Check your firewall:
sudo cat /etc/sysconfig/iptables
It should tell you what ports are made open:
-A INPUT -p tcp -m tcp --dport 5672 -j ACCEPT
Reapply your firewall:
sudo service iptables restart
iptables: Setting chains to policy ACCEPT: filter [ OK ]
iptables: Flushing firewall rules: [ OK ]
iptables: Unloading modules: [ OK ]
iptables: Applying firewall rules: [ OK ]
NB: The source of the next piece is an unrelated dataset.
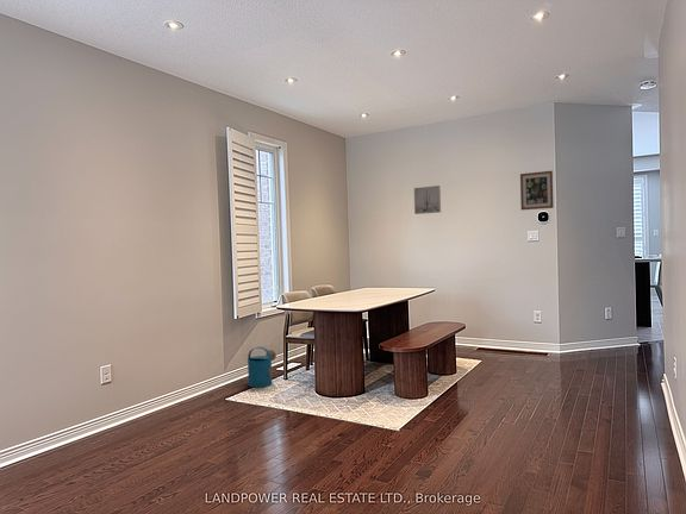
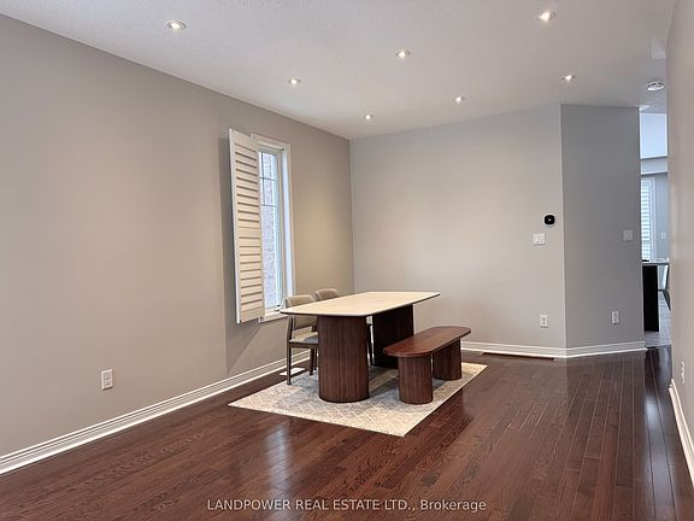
- wall art [519,170,555,211]
- watering can [247,346,277,389]
- wall art [413,184,442,215]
To find out what ports rabbitmq uses:
$ epmd -names
Outputs:
epmd: up and running on port 4369 with data:
name rabbit at port 25672
Run these as root:
lsof -i :4369
lsof -i :25672
More about epmd options.
Port Access
Firewalls and other security tools may prevent RabbitMQ from binding to a port. When that happens, RabbitMQ will fail to start. Make sure the following ports can be opened:
4369: epmd, a peer discovery service used by RabbitMQ nodes and CLI tools
5672, 5671: used by AMQP 0-9-1 and 1.0 clients without and with TLS
25672: used by Erlang distribution for inter-node and CLI tools communication and is allocated from a dynamic range (limited to a single port by default, computed as AMQP port + 20000). See networking guide for details.
15672: HTTP API clients and rabbitmqadmin (only if the management plugin is enabled)
61613, 61614: STOMP clients without and with TLS (only if the STOMP plugin is enabled)
1883, 8883: (MQTT clients without and with TLS, if the MQTT plugin is enabled
15674: STOMP-over-WebSockets clients (only if the Web STOMP plugin is enabled)
15675: MQTT-over-WebSockets clients (only if the Web MQTT plugin is enabled)
Reference doc:
https://www.rabbitmq.com/install-windows-manual.html
Check \AppData\Roaming\RabbitMQ\log. If you have a log file there search for started TCP listener on [::].
It should tell you on which port rabbitMq is running. Look for the last entry.
Disclaimer: not the best way to find port, as there might be a chance the port has been changed in the mean time.